I got my “Welcome to Functions Level 1” email this morning at 4:33AM ET and will gladly pay Netlify to never have to deal with this again if need be. I apologize if this comes off sharp. I am frustrated, exhausted, and confused… † and this is the second time I have to amend my forum post to try and find whatever this ‘that host’ means:

By “the host”, I assume it means the website that the image is hosted on. It’s likely a site that serves a lot of spam, but I don’t know which one you used, so I’m not sure.

Indeed, the invocations stopped yesterday at around 9am Eastern Time. So if you don’t intend on trying to use SSR again on that site, this is resolved.

I understand your frustration, but I can only assist with finding the root cause to the extent of Netlify’s system.

I looked at your other websites. Skin Schema and Designzen don’t have the infinite loop issue with PartyTown, but Straightforward does. I see the same event names in the ServiceWorker Chrome developer tools network log, so there’s likely something common between them.

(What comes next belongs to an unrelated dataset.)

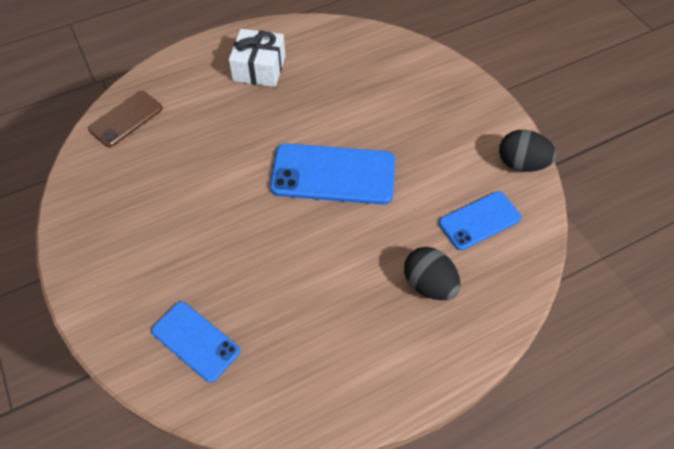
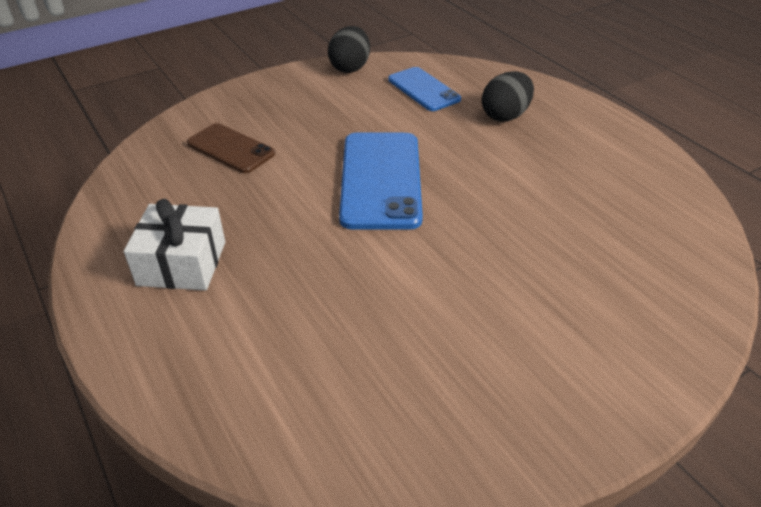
camera: 95 degrees left, 15 degrees down
brown phone [88,91,163,147] -> brown phone moved to [187,123,275,173]
blue phone [151,302,240,383] -> none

I do not know why this infinite loop occurs for these two sites and not the other two; it is likely within your PartyTown setup code. I also do not know why PartyTown makes real network requests (which 404) in some browsers and only on this website (not the other three); it is likely in PartyTown’s code or your PartyTown setup. I do recommend you eventually find a solution for one or both of these two issues.

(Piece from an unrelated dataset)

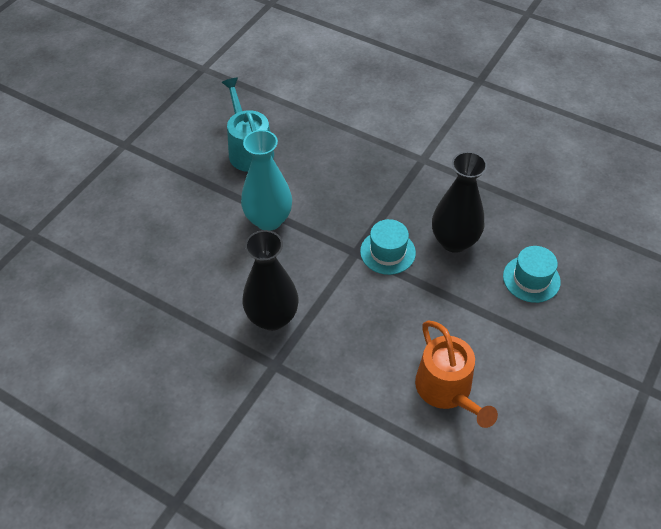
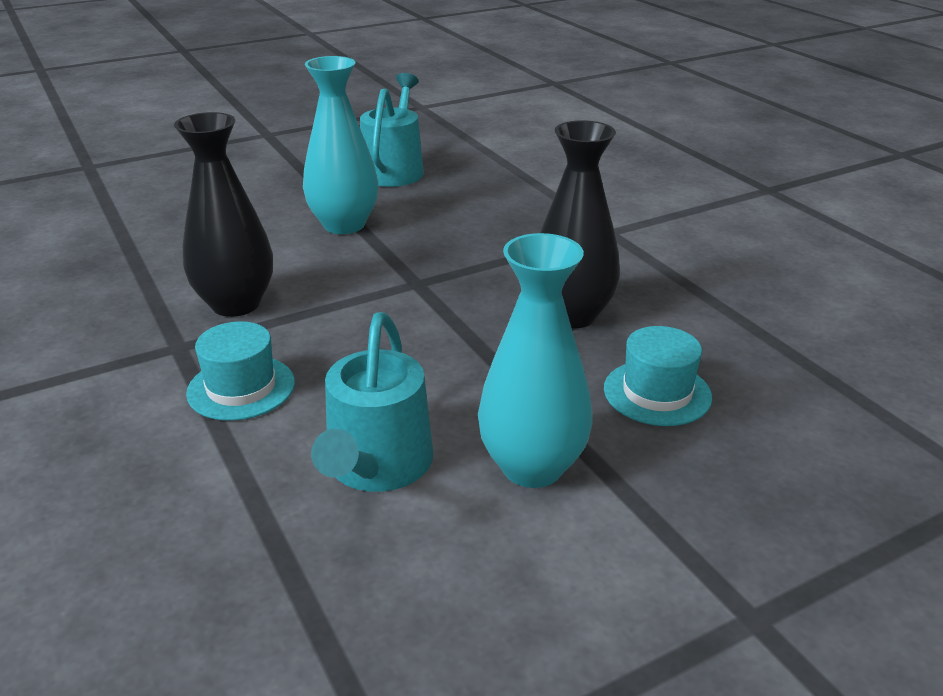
camera: 30 degrees right, 20 degrees down
turquoise hat [360,219,416,275] -> turquoise hat moved to [186,321,295,421]
orange watering can [415,320,498,428] -> turquoise watering can [311,312,433,492]
none -> turquoise vase [478,233,593,488]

If you want to try SSR again, after speaking to the relevant engineering team about this, since all of the invocations are from wasted 404 requests for the same URL, they suggested that you manually define an API route for POST /~partytown/proxytown that would set cache headers, likely with the durable directive, so that the function would only be executed once and not per each request. This is still wasteful, as the website’s application keeps sending these requests, but it would make it cost the same as it does with SSR disabled (to be clear: you still have this fake traffic generated, but it doesn’t invoke a function now).

1 Like

By “the host”, I assume it means the website that the image is hosted on. It’s likely a site that serves a lot of spam, but I don’t know which one you used, so I’m not sure.

This forum error pop up came from a link to GitHub — not an image.

The commonality between Straightforward Growth and my blog is Hotjar. Neither the other sites use it.

I am still confused and trying to figure out what is going on. Let me see if I can articulate this and let me know if it’s right. There is something wrong with the Partytown implementation. If I am running a site with SSR, that Partytown issue becomes an unbelievable amount of function invocations. If I am running a static site, the Partytown issue becomes effectively fake traffic whenever a user is on the page?

I wonder if Hotjar is touching some HTML attributes that Partytown is observing. I don’t know enough about Partytown to investigate without spending a significant amount of time on it.

Yes, you articulated it right, noting that the same issue occurs with and without SSR, but it’s a lot less costly for a static site. There’s one asterisk: It’s not happening for all users. With my browser, I see that the Partytown requests are properly intercepted by the ServiceWorker and not sent out to the server. From the logs, it’s evident that for some browsers they do go reach to the server. I see three user agents (two Safari variants and one Chrome variant) and 10 IP addresses, looking at the last few days.

1 Like

Thank you. Can you tell me where you are seeing these logs?

These are in our internal support system. Enterprise customers can set up log drains to their own logging system, such as Datadog or New Relic, to see them on their own (and, in the future, perhaps also paid non-enterprise customers).